Most provisions are increasing for inflation in 2018, including the personal exemption, which increases from $4,050 in 2017 to $4,150 for 2018. The standard deduction for married taxpayers filing joint returns increases to $13,000, $300 more than in 2017. It also increases slightly for single taxpayers and married taxpayers filing separately to $6,500. The standard deduction increases for heads of household, from $9,350 in 2017 to $9,550 in 2018.
Under the new tax table, the income level at which married taxpayers filing joint returns are subject to the highest bracket of 39.6% increases from $470,700 in 2017 to $480,050 in 2018. Single taxpayers are subject to the 39.6% tax rate on income over $426,700 in 2018, increased from $418,400 in 2017.

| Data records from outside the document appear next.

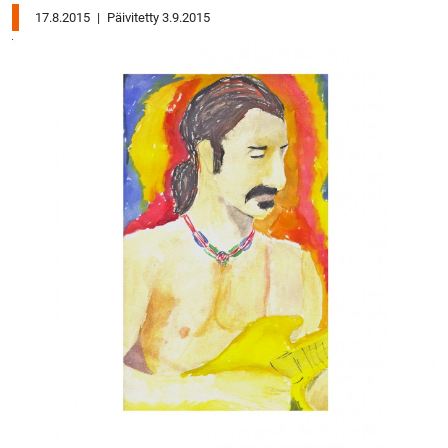
17.8.2015
|
Päivitetty 3.9.2015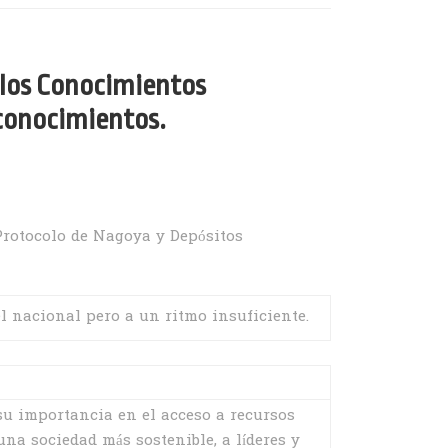
 los Conocimientos
 conocimientos.
Protocolo de Nagoya y Depósitos
l nacional pero a un ritmo insuficiente.
su importancia en el acceso a recursos
na sociedad más sostenible, a líderes y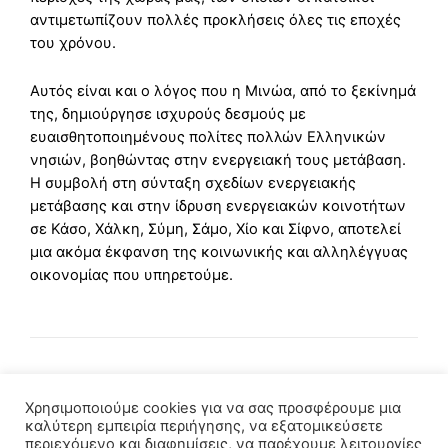
αντιμετωπίζουν πολλές προκλήσεις όλες τις εποχές
του χρόνου.
Αυτός είναι και ο λόγος που η Μινώα, από το ξεκίνημά
της, δημιούργησε ισχυρούς δεσμούς με
ευαισθητοποιημένους πολίτες πολλών Ελληνικών
νησιών, βοηθώντας στην ενεργειακή τους μετάβαση.
Η συμβολή στη σύνταξη σχεδίων ενεργειακής
μετάβασης και στην ίδρυση ενεργειακών κοινοτήτων
σε Κάσο, Χάλκη, Σύμη, Σάμο, Χίο και Σίφνο, αποτελεί
μια ακόμα έκφανση της κοινωνικής και αλληλέγγυας
οικονομίας που υπηρετούμε.
Χρησιμοποιούμε cookies για να σας προσφέρουμε μια
καλύτερη εμπειρία περιήγησης, να εξατομικεύσετε
περιεχόμενο και διαφημίσεις, να παρέχουμε λειτουργίες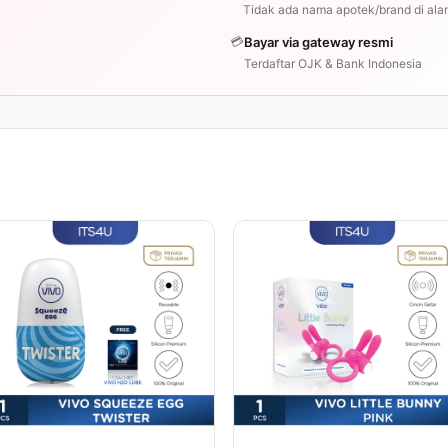
Tidak ada nama apotek/brand di ala
💳
Bayar via gateway resmi
Terdaftar OJK & Bank Indonesia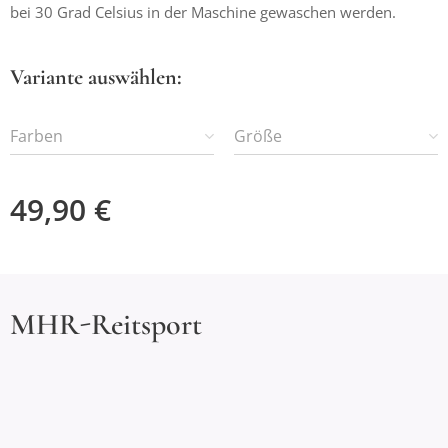
bei 30 Grad Celsius in der Maschine gewaschen werden.
Variante auswählen:
Farben
Größe
49,90
€
MHR-Reitsport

The limitation above which itemized deductions may be reduced on 2018 individual tax returns begins for single taxpayers with incomes of $266,700 or for married couples filing jointly with incomes of $320,000.
The maximum earned income tax credit amount for 2017 is $6,444 for taxpayers filing jointly who have three or more qualifying children, up from $6,318 for 2017.
The revenue procedure also contains the inflation-adjusted unified credit against the estate tax, which increases from $5.49 million in 2017 to $5.6 million in 2018.
The alternative minimum tax exemption amount for 2018 is $86,200 for married taxpayers filing joint returns and $55,400 for single taxpayers. The Sec. 911 foreign earned income exclusion increases from $102,100 for 2017 to $104,100 for 2018.
The annual deductible amount for taxpayers who have self-only coverage in a medical savings account also increased slightly. For 2018, the plan must have an annual deductible that is not less than $2,300 and not more than $3,450, increased from not less than $2,250 but not more than $3,350 in 2017. For self-only coverage, the maximum out-of-pocket expense is $4,600, $100 more than for 2017. For tax year 2018 participants with family coverage, the floor for the annual deductible is $4,600, up from $4,500 in 2017. The deductible cannot be more than $6,850, up $100 from the limit for tax year 2017. For family coverage, the out-of-pocket expense limit is $8,400 for 2018 up from $8,250 for tax year 2017.
The revenue procedure also includes inflation adjustments for the Sec. 24 child tax credit, the Sec. 25A lifetime learning credits, the gift tax, the adoption credit, the Sec. 221 deduction for interest on qualified education loans, and many other provisions.